For claims data, periods of complete insurance loss might be the end of a spectrum of coverage rather than a binary indicator of expected completeness.

If we can encode our knowledge about our data’s risk of incompleteness, analytic routines could inform the interpretation of analytic results in ways that might be especially for users with less intimate knowledge of the source data. A rough taxonomy of expected completeness might be useful and a very precise one might be hard to create.

1 Like

@Andrew et al:

Time for a proposal in the CDM WG, don’t you think?

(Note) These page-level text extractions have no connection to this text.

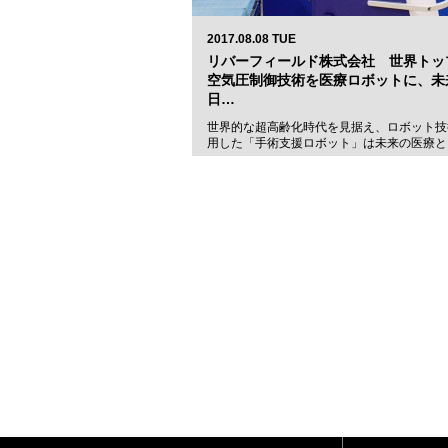
2017.08.08 TUE
リバーフィールド株式会社 世界トッ
空気圧制御技術を医療ロボットに、未
日…
世界的な超高齢化時代を見据え、ロボット技
用した「手術支援ロボット」は未来の医療と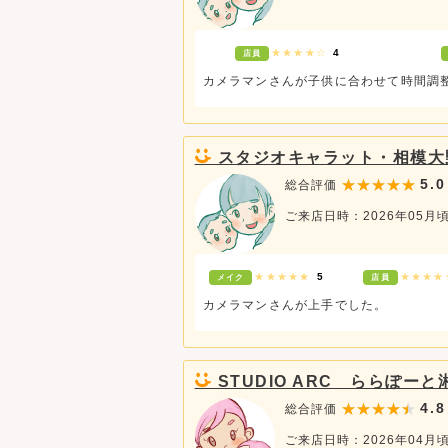
★★★★☆
4
店員
カメラマンさんが子供に合わせて時間調
スタジオキャラット・相模大
5.0
総合評価
ご来店日時：2026年05月
★★★★★
5
★★★
メイク
店員
カメラマンさんが上手でした。
STUDIO ARC ららぽー
4.8
総合評価
ご来店日時：2026年04月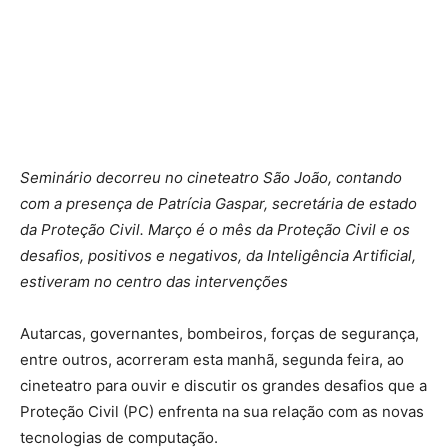
Seminário decorreu no cineteatro São João, contando
com a presença de Patrícia Gaspar, secretária de estado
da Proteção Civil. Março é o mês da Proteção Civil e os
desafios, positivos e negativos, da Inteligência Artificial,
estiveram no centro das intervenções
Autarcas, governantes, bombeiros, forças de segurança,
entre outros, acorreram esta manhã, segunda feira, ao
cineteatro para ouvir e discutir os grandes desafios que a
Proteção Civil (PC) enfrenta na sua relação com as novas
tecnologias de computação.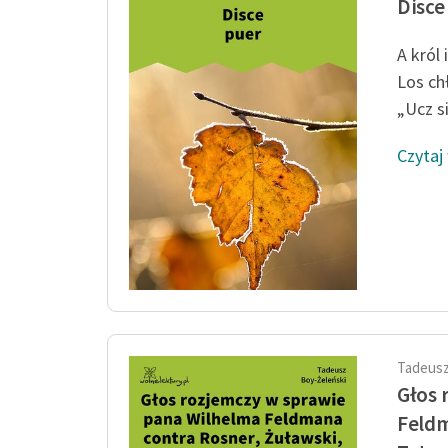
Disce
A król
Los ch
„Ucz si
Czytaj
Tadeusz
Głos 
Feldm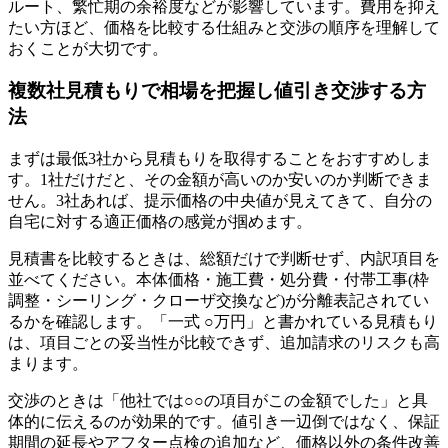
ルート、繁忙期の余裕度などが影響しています。費用を抑え
たい方ほど、価格を比較する仕組みと交渉の順序を理解して
おくことが大切です。
複数社見積もりで相場を把握し値引き交渉する方
法
まずは最低3社から見積もりを取得することをおすすめしま
す。1社だけだと、その金額が高いのか安いのか判断できま
せん。3社あれば、提示価格の中央値が見えてきて、自分の
自宅に対する適正価格の感覚が掴めます。
見積書を比較するときは、総額だけで判断せず、内訳項目を
並べてください。本体価格・施工費・処分費・付帯工事(枠
調整・シーリング・クローザ交換など)が分離表記されてい
るかを確認します。「一式 ○万円」と書かれている見積もり
は、項目ごとの妥当性が比較できず、追加請求のリスクも高
まります。
交渉のときは「他社では○○の項目がこの金額でした」と具
体的に伝えるのが効果的です。値引き一辺倒ではなく、保証
期間の延長やアフター点検の追加など、価格以外の条件改善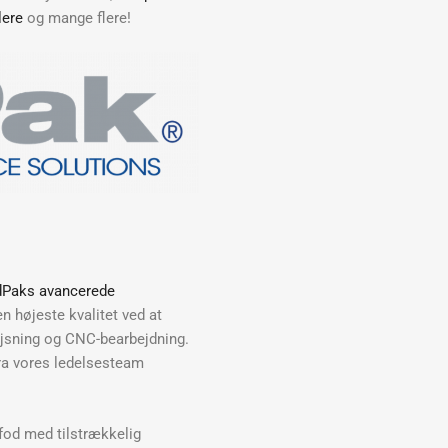
lere
og mange flere!
Paks avancerede
n højeste kvalitet ved at
vejsning og CNC-bearbejdning.
fra vores ledelsesteam
fod med tilstrækkelig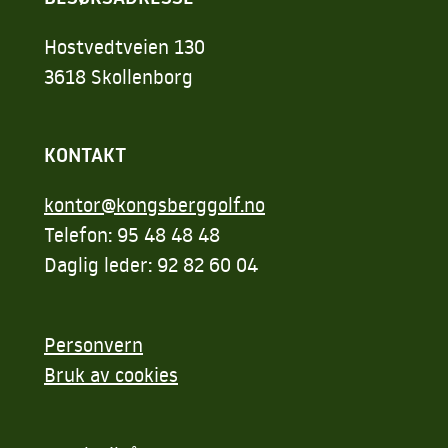
Hostvedtveien 130
3618 Skollenborg
KONTAKT
kontor@kongsberggolf.no
Telefon: 95 48 48 48
Daglig leder: 92 82 60 04
Personvern
Bruk av cookies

Only caution I will put out (and have done so in many Forum postings): The default of an OBSERVATION_PERIOD record should be “data should be expected at high likelihood”. If we create low-likelihood Observation Periods, we will kill the CDM, because then every single record has to be joined to the OBSERVATION_PERIOD in order to look for your flags of confidence. The performance of any quantitative query (e.g. with a denominator, like incidence) will go down the toilet. So, invent something neat and backwards compatible! :smile:

@Christian_Reich There’s a chance that a slightly better defined version of this idea will get discussed and improved on Michael Kahn’s data quality call. If anything emerges from that discussion that seems worth the CDM WG’s time I’ll be sure to put in a proposal. Your advice on how linking to flags could affect performance is very helpful.


Absolutely. Ping as many good folks as you can. The other ones are here and here.

I don’t know what the solution would be, but there are folks who are thinking about many locations (places patients used to live in the past) without destroying the current standard with one location per person. Maybe we can steal from there.